Alexánder Espejo, director de este semanario suele usar una frase que cada día cobra validez y se refiere a que en Colombia muchos de los problemas que se registran, tienen su origen en la materia prima, en la condición humana de quienes nacimos en esta tierra.

Y digo que cobra vigencia diariamente, pues no de otra manera se puede entender que casi un centenar de personas se hayan quemado con pólvora en el Valle del Cauca y casi un millar en el territorio nacional.
De nada sirvieron las campañas que desde el gobierno departamental y las alcaldías se emprendieron con antelación, los concursos de dibujo para que los niños dejaran mensajes sobre los peligros de este elemento que erróneamente algunos siguen considerando como indispensable para celebrar la navidad, despedir o darle la bienvenida al nuevo año.

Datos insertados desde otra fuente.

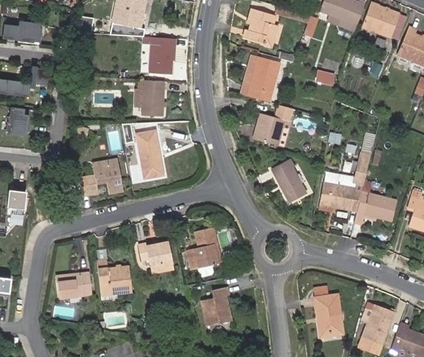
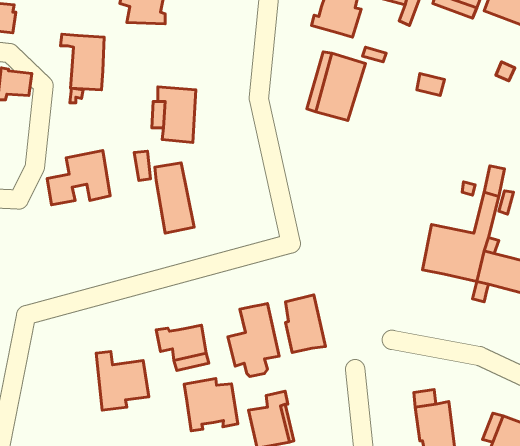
building: [143,36,173,74] -> [60,34,104,90]
building: [253,105,293,146] -> none
building: [80,159,123,196] -> [47,151,110,205]
building: [271,160,307,203] -> none
building: none -> [286,295,325,352]
building: [57,273,90,298] -> none
building: none -> [184,378,238,431]

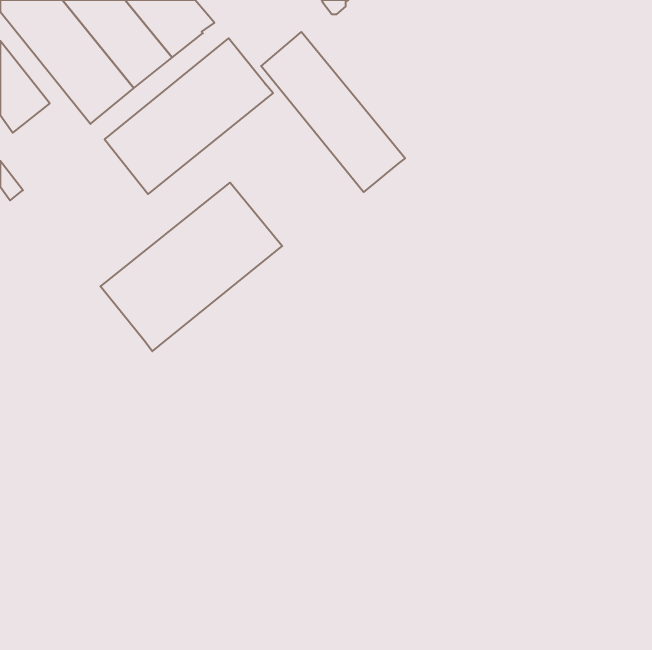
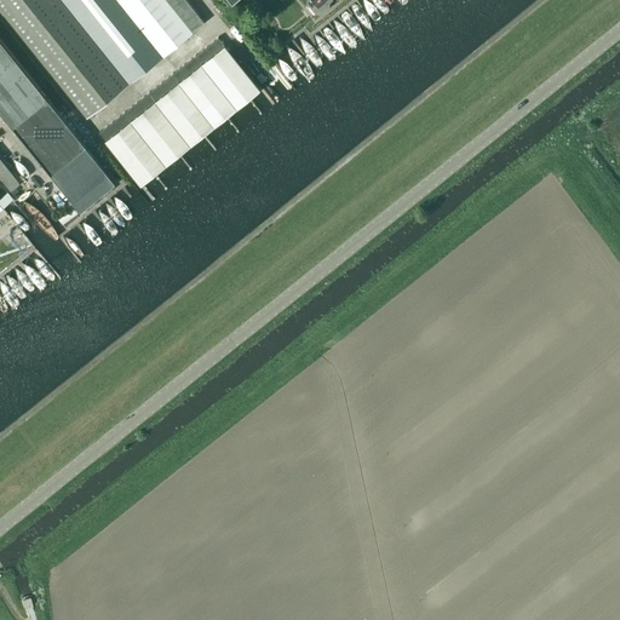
building: [261,32,405,192] -> none
building: none -> [12,101,115,212]
building: [100,183,282,351] -> none

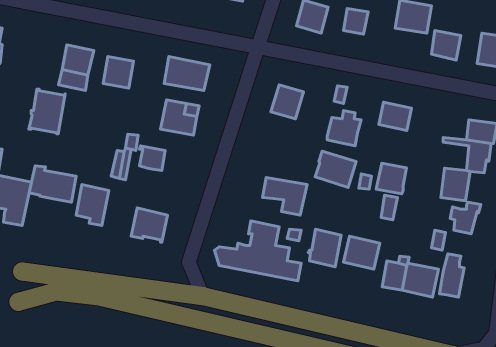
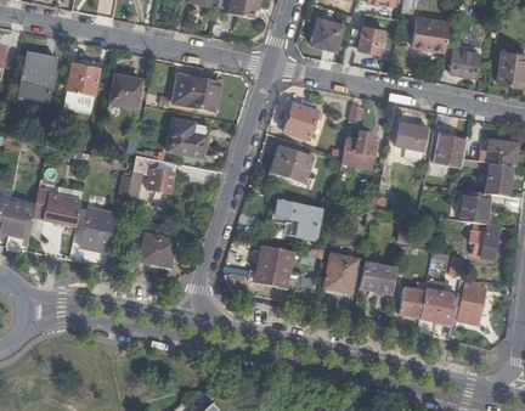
building: [29,89,65,134] -> [18,54,56,100]
building: [315,151,356,187] -> [271,146,314,184]
building: [376,163,407,194] -> [434,136,465,168]

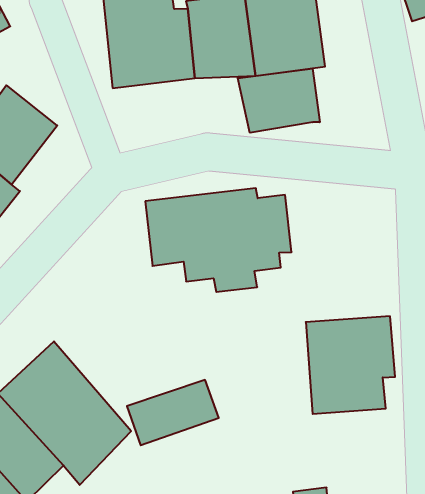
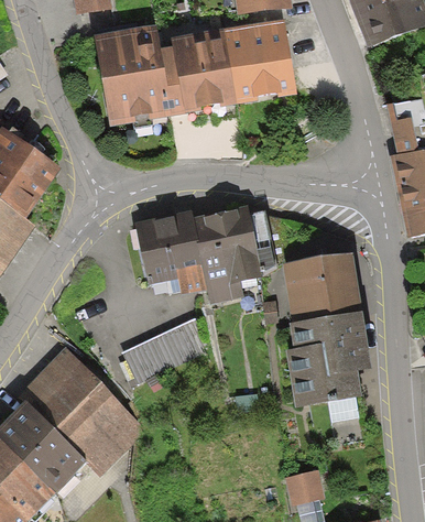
building: [238,68,320,133] -> none
building: none -> [281,248,366,322]
building: [127,380,219,445] -> [121,320,204,382]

Es increíble que todavía haya mentes tan limitadas que no dimensionan el grave riesgo que significa exponer a los niños a un elemento que deja huellas de por vida en las personas y mucho más en los pequeños que manipulan los diferentes artefactos que se fabrican.

Se hace necesario entonces pasar de la letra muerta consignada en las normas expedidas y llevar a los estrados a quienes de manera irresponsable les dan a los niños elementos pirotécnicos y castigarlos de forma contundente de manera tal que las sentencias que se dicten sean ejemplarizantes y deben ir desde la pérdida de la patria potestad o la pena privativa de la libertad de ser necesario.

Los casi 100 quemados con pólvora en el Valle del Cauca significa que este es un tema de salud pública que debe mantener lo pedagógico, pero al mismo tiempo endurecer las acciones correctivas drásticas, sin contemplaciones pues el 2018 dejó en evidencia que en Colombia, como decían los maestros de antes, “la letra con sangre entra”.